### ACTIVITY
Transcribe the listing below word for word, starting at the line that contains "Which series has" and ending at the line that contains "00:39, 00:44, 00:47", both lines included. Leave the pictures out of your answer.

### DATA TO USE
****************************************

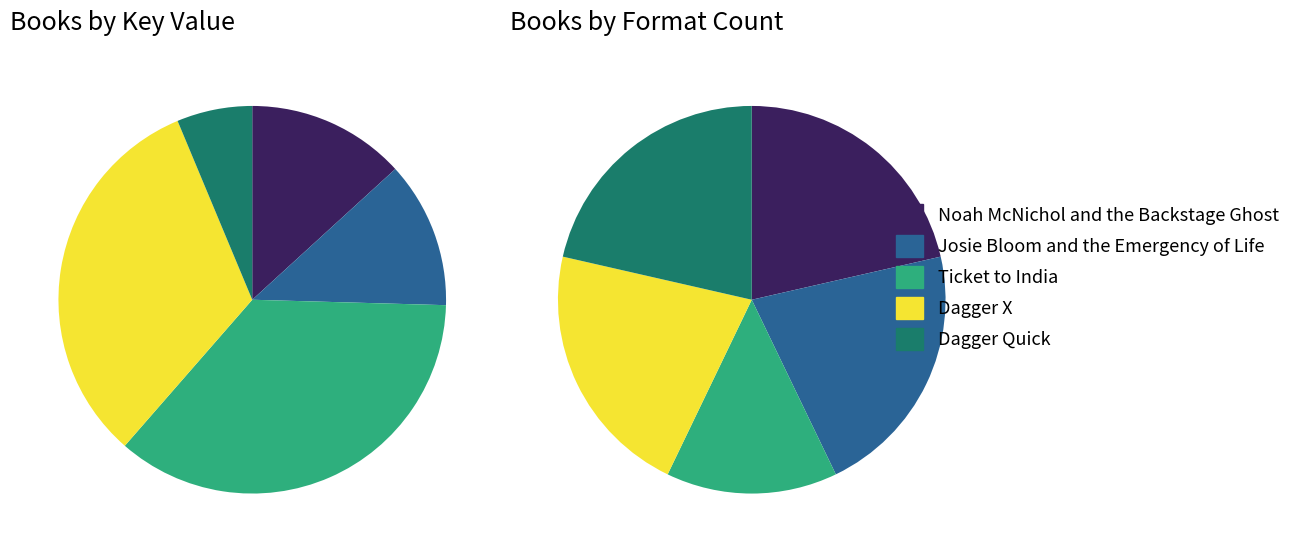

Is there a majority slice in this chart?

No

****************************************

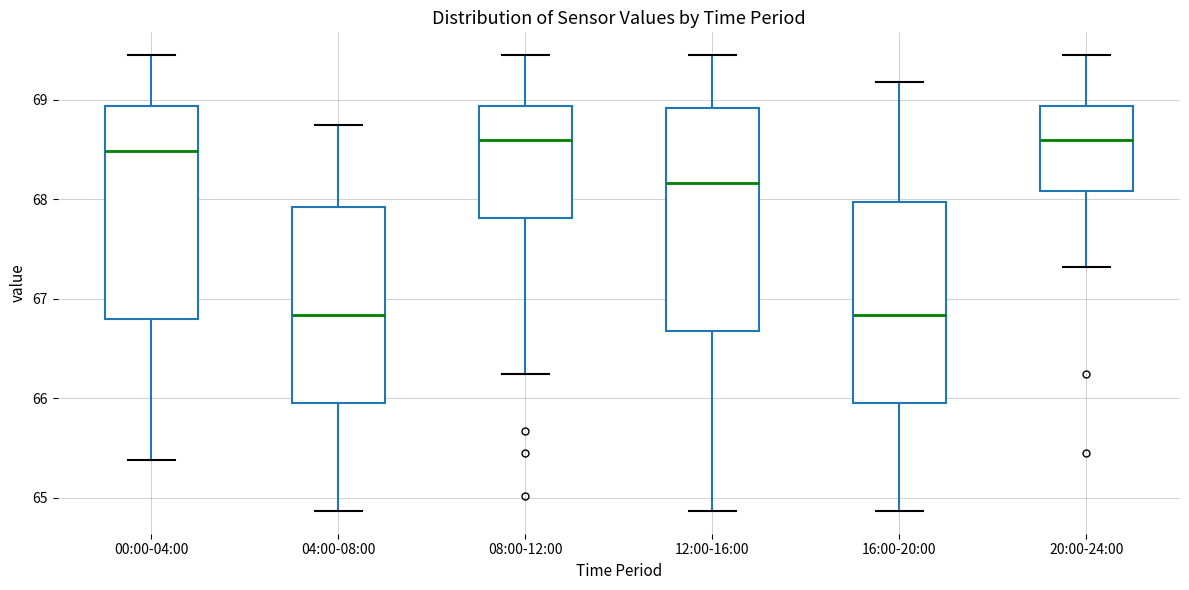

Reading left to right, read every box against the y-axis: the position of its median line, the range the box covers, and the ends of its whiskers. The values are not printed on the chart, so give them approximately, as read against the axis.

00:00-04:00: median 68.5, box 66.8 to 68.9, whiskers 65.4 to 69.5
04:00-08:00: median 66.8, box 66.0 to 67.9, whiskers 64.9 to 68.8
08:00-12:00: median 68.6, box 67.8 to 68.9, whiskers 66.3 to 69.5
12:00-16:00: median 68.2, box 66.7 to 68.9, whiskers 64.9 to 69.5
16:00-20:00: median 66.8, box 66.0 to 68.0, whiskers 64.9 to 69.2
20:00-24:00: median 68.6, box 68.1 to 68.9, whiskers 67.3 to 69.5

****************************************

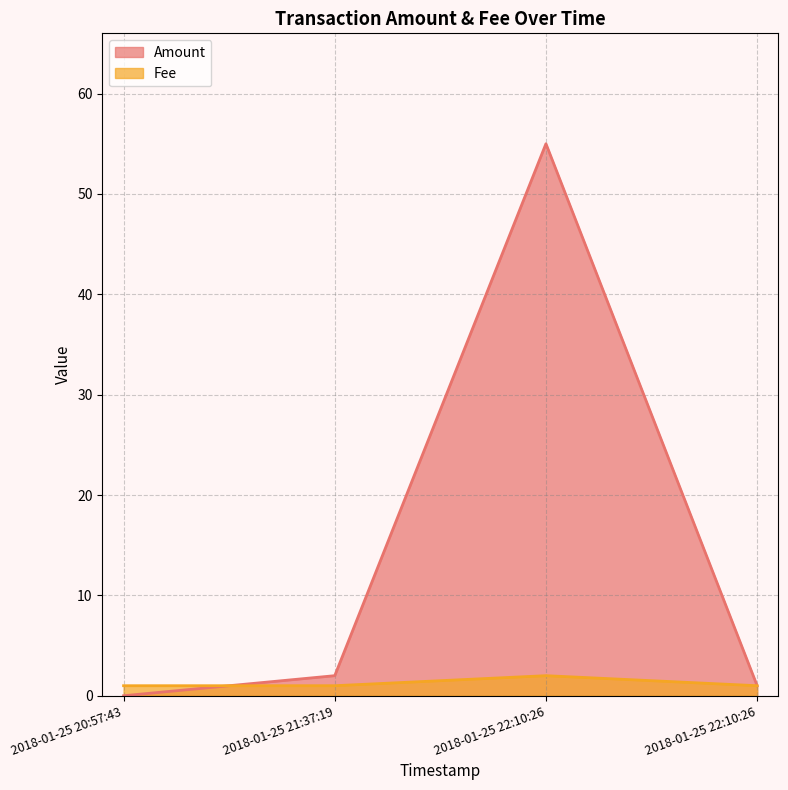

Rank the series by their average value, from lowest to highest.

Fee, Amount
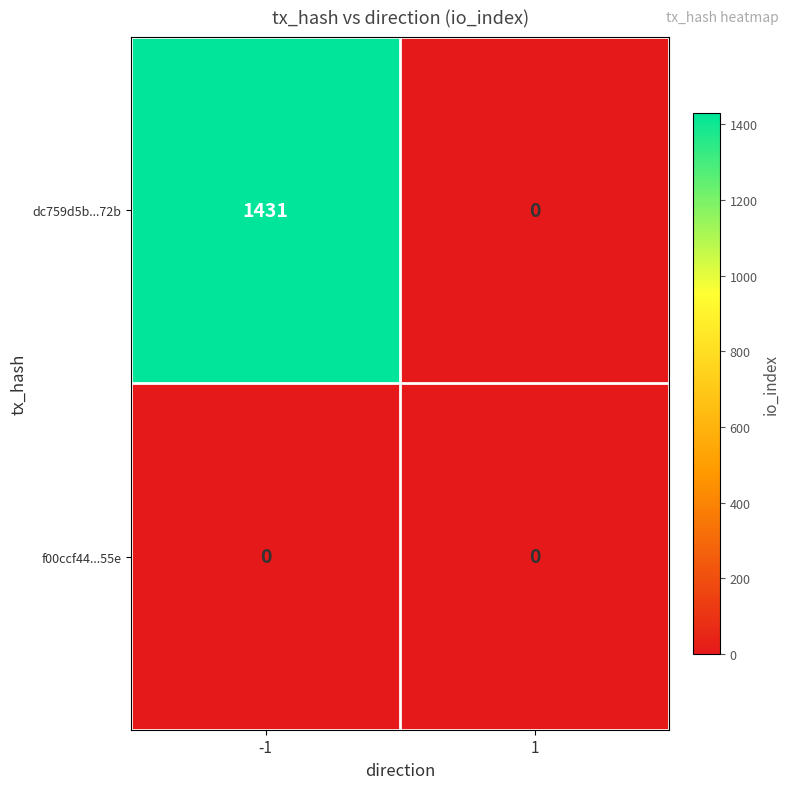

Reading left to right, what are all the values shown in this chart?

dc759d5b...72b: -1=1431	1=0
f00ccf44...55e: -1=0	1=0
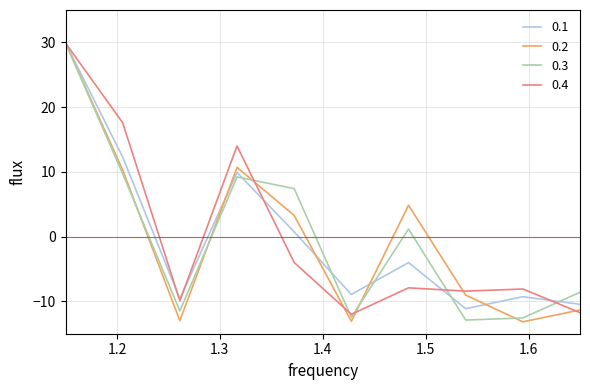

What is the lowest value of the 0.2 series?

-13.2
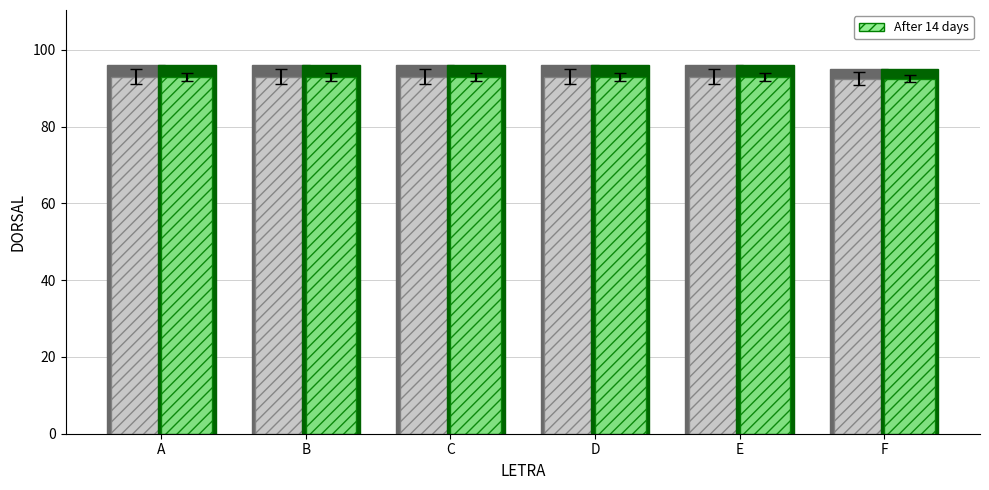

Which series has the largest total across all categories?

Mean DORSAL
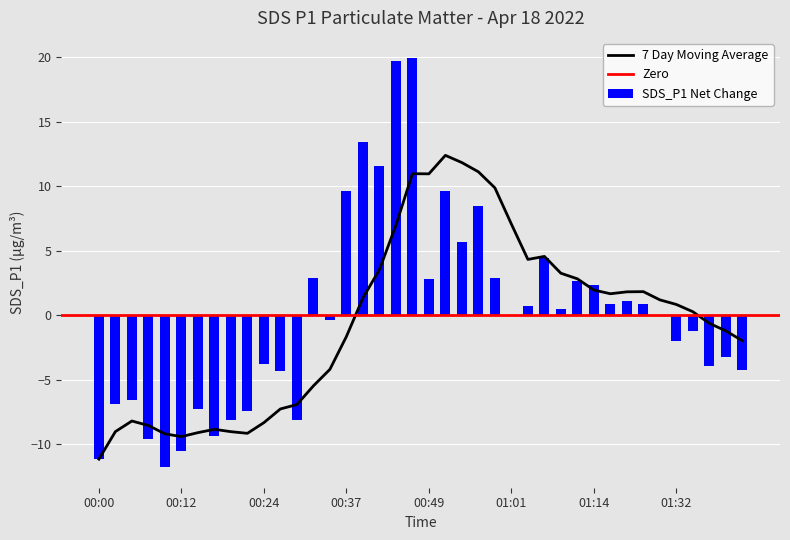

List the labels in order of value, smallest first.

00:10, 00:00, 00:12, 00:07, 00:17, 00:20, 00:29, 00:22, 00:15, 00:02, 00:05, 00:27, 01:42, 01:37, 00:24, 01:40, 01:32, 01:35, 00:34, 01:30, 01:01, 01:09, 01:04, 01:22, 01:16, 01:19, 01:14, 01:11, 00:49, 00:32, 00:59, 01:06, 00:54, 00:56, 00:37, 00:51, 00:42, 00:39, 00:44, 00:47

****************************************

### EXERCISE RESPONSE
Which series has the largest total across all categories?

Mean DORSAL

List the labels in order of value, smallest first.

00:10, 00:00, 00:12, 00:07, 00:17, 00:20, 00:29, 00:22, 00:15, 00:02, 00:05, 00:27, 01:42, 01:37, 00:24, 01:40, 01:32, 01:35, 00:34, 01:30, 01:01, 01:09, 01:04, 01:22, 01:16, 01:19, 01:14, 01:11, 00:49, 00:32, 00:59, 01:06, 00:54, 00:56, 00:37, 00:51, 00:42, 00:39, 00:44, 00:47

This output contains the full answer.